Thursday, March 10, 2005

This Week's
Dan Rather
Courage Award
Winner


Your scrivener has been doling out weekly Backside Of The Bell Curve Awards to Fascist Fundie Rightwing Hate Spewing Throwbacks and their Braindead Kool Aid Guzzling Followers (aka Republicans) for almost a year now.

But, to reverse the old adage, with the sour must come the sweet.




Last night, Dan Rather signed off for the last time as our CBS Evening News anchor with a single word he made famous two decades ago:

Courage.


"The greatest shortage on every beat, in every newsroom in America, is courage."
--Dan Rather speaking at the forty-eighth annual conference of the Radio-Television News Directors Association, September 29, 1993.

"What separated Ed Murrow from the rest of the pack was courage. I know what you're thinking. I've gotten in trouble before for using the word. Probably deserved it. Maybe I used it inappropriately. Maybe I'm a poor person to talk about it because I have little myself. But I want to hear the word. I want to hear it praised, and the men and women who have courage elevated."
--Dan Rather speaking at the forty-eighth annual conference of the Radio- Television News Directors Association, September 29, 1993

To honor the courage of Dan Rather and his ever-shrinking circle of real journalists and editors, who dare to speak truth to power, I plan to award weekly, if possible, The Dan Rather Courage Award.


This Week's Winner...

The UK Guardian's

Seumas Milne




It is not democracy that's on the march in the Middle East

Managed elections are the latest device to prop up pro-western regimes

Seumas Milne
Thursday March 10, 2005
The Guardian

For weeks a western chorus has been celebrating a new dawn of Middle Eastern freedom, allegedly triggered by the Iraq war. Tony Blair hailed a "ripple of change", encouraged by the US and Britain, that was bringing democracy to benighted Muslim lands. --snip--

The claim that democracy is on the march in the Middle East is a fraud. It is not democracy, but the US military, that is on the march. The Palestinian elections in January took place because of the death of Yasser Arafat - they would have taken place earlier if the US and Israel hadn't known that Arafat was certain to win them - and followed a 1996 precedent. The Iraqi elections may have looked good on TV and allowed Kurdish and Shia parties to improve their bargaining power, but millions of Iraqis were unable or unwilling to vote, key political forces were excluded, candidates' names were secret, alleged fraud widespread, the entire system designed to maintain US control and Iraqis unable to vote to end the occupation. They have no more brought democracy to Iraq than US-orchestrated elections did to south Vietnam in the 1960s and 70s. As for the cosmetic adjustments by regimes such as Egypt's and Saudi Arabia's, there is not the slightest sign that they will lead to free elections, which would be expected to bring anti-western governments to power.

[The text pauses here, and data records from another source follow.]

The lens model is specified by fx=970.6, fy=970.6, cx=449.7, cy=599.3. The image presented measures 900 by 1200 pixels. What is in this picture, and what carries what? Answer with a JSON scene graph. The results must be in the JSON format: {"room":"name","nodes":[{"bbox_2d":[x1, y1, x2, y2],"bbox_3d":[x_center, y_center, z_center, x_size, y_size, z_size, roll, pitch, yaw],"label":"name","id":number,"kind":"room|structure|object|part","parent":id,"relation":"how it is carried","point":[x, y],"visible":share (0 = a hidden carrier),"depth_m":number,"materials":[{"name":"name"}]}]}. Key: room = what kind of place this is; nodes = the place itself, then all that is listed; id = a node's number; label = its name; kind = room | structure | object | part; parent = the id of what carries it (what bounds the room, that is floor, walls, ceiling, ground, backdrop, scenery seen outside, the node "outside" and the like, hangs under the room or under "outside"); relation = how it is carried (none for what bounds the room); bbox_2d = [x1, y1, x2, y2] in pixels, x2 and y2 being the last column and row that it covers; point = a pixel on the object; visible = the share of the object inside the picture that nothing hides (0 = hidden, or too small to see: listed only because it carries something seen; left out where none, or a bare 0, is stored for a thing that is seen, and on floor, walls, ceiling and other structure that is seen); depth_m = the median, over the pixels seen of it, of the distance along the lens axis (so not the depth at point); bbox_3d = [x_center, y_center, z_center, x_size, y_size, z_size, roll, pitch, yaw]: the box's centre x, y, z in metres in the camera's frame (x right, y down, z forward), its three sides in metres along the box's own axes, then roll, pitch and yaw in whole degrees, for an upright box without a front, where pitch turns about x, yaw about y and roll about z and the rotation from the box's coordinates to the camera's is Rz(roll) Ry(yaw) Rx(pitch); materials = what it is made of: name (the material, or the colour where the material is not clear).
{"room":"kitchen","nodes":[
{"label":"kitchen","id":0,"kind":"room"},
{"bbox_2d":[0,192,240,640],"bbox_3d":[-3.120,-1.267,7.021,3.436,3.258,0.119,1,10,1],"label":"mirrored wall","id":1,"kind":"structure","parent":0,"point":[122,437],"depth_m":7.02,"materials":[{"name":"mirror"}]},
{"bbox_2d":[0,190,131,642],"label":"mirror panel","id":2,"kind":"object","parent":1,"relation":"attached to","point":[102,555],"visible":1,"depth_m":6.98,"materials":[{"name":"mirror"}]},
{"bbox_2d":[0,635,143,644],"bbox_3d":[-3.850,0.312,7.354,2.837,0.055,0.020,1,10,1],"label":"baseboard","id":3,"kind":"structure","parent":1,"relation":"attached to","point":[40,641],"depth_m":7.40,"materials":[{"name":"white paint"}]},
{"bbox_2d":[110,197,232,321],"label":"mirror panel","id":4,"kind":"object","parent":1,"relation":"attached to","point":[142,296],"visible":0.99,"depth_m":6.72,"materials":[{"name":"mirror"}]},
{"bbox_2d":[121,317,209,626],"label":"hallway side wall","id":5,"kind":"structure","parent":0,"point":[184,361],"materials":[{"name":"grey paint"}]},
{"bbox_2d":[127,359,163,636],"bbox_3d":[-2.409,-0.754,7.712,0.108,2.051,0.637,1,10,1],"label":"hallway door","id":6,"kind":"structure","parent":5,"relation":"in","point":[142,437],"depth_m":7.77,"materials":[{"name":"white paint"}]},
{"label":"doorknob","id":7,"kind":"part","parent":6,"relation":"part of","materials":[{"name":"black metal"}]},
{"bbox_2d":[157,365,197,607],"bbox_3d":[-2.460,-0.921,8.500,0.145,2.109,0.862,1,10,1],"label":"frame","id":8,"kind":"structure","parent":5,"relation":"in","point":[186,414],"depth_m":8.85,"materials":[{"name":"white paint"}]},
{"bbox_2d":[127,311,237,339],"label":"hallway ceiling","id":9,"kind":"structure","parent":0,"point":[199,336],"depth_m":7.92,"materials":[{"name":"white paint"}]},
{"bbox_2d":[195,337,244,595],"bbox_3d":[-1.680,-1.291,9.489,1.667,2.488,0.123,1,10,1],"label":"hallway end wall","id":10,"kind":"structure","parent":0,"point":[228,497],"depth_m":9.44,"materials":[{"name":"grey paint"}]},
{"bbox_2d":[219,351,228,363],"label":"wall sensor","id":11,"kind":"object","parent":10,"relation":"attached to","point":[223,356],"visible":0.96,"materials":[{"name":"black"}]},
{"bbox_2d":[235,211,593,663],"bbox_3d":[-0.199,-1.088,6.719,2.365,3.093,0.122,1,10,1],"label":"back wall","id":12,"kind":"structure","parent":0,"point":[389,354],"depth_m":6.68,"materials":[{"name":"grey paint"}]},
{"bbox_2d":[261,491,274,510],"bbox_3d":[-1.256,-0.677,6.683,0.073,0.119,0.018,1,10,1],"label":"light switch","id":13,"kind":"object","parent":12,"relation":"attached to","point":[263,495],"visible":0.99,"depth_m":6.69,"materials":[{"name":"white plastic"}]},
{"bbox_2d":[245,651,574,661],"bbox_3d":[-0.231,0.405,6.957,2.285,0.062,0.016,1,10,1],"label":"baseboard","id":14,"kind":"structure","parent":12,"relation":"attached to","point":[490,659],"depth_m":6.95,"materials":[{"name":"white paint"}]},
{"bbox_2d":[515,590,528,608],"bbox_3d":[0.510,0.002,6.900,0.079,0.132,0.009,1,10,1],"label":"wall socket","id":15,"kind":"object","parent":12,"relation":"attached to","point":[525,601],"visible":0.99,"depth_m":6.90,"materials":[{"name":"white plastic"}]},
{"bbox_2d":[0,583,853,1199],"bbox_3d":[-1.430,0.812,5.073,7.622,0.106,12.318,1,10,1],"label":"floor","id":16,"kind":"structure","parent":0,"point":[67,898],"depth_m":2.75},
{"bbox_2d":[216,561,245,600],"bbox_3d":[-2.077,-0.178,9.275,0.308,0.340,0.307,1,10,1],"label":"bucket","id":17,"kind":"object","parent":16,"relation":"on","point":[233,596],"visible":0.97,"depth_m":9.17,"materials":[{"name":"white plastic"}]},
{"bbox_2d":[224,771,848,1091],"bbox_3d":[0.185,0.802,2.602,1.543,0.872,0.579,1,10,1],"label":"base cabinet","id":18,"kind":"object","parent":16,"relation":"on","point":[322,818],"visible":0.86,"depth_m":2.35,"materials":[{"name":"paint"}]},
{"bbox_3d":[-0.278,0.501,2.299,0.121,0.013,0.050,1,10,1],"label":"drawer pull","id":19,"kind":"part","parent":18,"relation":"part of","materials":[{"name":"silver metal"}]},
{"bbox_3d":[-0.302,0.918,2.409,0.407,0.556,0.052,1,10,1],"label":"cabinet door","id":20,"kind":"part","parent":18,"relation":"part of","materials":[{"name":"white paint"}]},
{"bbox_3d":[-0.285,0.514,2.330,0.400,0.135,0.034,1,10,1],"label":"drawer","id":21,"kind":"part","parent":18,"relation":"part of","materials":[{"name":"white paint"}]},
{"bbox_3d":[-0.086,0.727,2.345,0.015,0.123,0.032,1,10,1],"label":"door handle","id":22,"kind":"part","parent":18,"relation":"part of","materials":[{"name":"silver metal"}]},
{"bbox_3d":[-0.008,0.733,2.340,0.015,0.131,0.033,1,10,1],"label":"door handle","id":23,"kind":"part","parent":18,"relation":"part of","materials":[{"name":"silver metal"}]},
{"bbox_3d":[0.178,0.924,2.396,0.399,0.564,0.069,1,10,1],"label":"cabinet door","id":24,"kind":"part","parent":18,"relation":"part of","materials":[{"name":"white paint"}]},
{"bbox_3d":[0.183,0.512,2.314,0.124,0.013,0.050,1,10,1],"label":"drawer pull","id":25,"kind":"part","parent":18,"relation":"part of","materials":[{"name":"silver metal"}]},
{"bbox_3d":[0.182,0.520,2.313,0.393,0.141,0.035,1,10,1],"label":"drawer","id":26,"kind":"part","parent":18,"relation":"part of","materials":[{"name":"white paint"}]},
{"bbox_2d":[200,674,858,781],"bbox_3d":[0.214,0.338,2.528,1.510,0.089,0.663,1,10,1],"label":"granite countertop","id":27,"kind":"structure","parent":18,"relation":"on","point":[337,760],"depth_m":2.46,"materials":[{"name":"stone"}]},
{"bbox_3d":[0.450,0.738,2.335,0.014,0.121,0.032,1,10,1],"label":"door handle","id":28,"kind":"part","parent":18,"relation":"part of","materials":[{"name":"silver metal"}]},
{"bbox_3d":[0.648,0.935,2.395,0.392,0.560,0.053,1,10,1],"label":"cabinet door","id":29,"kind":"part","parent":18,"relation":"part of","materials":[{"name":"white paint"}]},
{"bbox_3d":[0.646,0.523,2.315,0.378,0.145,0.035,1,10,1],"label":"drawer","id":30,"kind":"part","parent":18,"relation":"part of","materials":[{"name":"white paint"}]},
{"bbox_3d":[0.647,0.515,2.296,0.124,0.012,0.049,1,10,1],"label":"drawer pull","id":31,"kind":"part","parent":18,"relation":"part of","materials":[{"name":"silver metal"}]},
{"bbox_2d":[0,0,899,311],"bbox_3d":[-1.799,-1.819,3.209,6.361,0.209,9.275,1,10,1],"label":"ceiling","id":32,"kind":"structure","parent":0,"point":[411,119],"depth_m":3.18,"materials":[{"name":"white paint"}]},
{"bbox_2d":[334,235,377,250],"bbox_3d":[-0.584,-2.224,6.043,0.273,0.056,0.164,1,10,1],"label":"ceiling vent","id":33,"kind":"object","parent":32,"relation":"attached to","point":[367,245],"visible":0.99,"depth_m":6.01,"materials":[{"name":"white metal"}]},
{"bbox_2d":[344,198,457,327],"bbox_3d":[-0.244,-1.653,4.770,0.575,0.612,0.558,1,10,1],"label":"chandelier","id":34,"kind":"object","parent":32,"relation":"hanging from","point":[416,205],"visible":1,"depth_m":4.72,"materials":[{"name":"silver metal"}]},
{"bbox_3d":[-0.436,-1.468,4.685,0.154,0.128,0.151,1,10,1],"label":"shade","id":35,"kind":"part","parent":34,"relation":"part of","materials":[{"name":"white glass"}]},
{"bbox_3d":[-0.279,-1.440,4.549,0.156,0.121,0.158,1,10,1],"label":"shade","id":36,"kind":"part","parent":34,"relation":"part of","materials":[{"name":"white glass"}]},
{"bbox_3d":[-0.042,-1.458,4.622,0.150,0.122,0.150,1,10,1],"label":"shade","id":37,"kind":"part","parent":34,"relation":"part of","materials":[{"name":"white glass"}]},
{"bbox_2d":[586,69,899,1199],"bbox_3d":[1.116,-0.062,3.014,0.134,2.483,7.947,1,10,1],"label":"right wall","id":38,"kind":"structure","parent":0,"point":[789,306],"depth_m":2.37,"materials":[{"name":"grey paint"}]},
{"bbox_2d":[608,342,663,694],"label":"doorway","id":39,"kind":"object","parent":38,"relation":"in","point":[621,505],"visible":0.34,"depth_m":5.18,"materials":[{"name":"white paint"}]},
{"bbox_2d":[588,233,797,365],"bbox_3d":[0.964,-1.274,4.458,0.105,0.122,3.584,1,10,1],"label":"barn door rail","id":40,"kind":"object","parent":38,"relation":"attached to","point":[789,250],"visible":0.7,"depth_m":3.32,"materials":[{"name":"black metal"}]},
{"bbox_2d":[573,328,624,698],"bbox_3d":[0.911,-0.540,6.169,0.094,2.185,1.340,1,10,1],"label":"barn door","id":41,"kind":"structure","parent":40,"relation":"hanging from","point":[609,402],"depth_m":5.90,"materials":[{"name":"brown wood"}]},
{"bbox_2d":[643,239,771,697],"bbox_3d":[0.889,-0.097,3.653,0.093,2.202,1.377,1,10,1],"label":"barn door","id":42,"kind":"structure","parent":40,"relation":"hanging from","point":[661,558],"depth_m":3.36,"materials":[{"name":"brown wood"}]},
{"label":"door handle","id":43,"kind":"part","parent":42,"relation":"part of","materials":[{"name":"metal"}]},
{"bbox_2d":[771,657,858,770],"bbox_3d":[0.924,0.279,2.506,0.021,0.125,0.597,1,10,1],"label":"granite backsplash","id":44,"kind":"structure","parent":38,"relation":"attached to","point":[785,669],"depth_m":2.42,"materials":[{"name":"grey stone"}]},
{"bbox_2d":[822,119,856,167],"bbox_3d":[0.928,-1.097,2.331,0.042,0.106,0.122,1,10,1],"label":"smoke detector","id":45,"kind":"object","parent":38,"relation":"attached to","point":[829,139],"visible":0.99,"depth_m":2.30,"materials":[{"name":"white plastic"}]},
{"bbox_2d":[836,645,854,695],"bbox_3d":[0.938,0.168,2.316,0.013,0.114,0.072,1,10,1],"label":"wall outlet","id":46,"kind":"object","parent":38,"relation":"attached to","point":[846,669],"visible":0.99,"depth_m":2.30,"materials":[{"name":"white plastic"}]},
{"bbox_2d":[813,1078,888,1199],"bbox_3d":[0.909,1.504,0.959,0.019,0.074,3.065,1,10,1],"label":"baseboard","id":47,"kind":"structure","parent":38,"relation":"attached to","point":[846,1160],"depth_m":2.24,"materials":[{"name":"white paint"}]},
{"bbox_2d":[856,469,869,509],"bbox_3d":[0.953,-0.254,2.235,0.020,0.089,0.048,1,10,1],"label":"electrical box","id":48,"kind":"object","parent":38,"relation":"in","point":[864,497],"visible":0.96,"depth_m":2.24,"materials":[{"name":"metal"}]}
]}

What has actually taken place since 9/11 and the Iraq war is a relentless expansion of US control of the Middle East, of which the threats to Syria are a part. The Americans now have a military presence in Saudi Arabia, Iraq, the UAE, Kuwait, Bahrain, Oman and Qatar - and in not one of those countries did an elected government invite them in. Of course Arabs want an end to tyrannical regimes, most of which have been supported over the years by the US, Britain and France: that is the source of much anti-western Muslim anger. The dictators remain in place by US licence, which can be revoked at any time - and managed elections are being used as another mechanism for maintaining pro-western regimes rather than spreading democracy.

Jack Straw is right about one thing: there's no happy future in the regional status quo. His government could play a crucial role in helping to promote a real programme for liberty and democracy in the Middle East: it would need to include a commitment to allow independent media such as al-Jazeera to flourish; an end to military and financial support for despots; and a withdrawal of all foreign forces from the region. Now that would herald a real dawn of freedom. LINK

There are signs of courage all around us every day...

We simply have to seek them out.

And that, my friends, takes courage.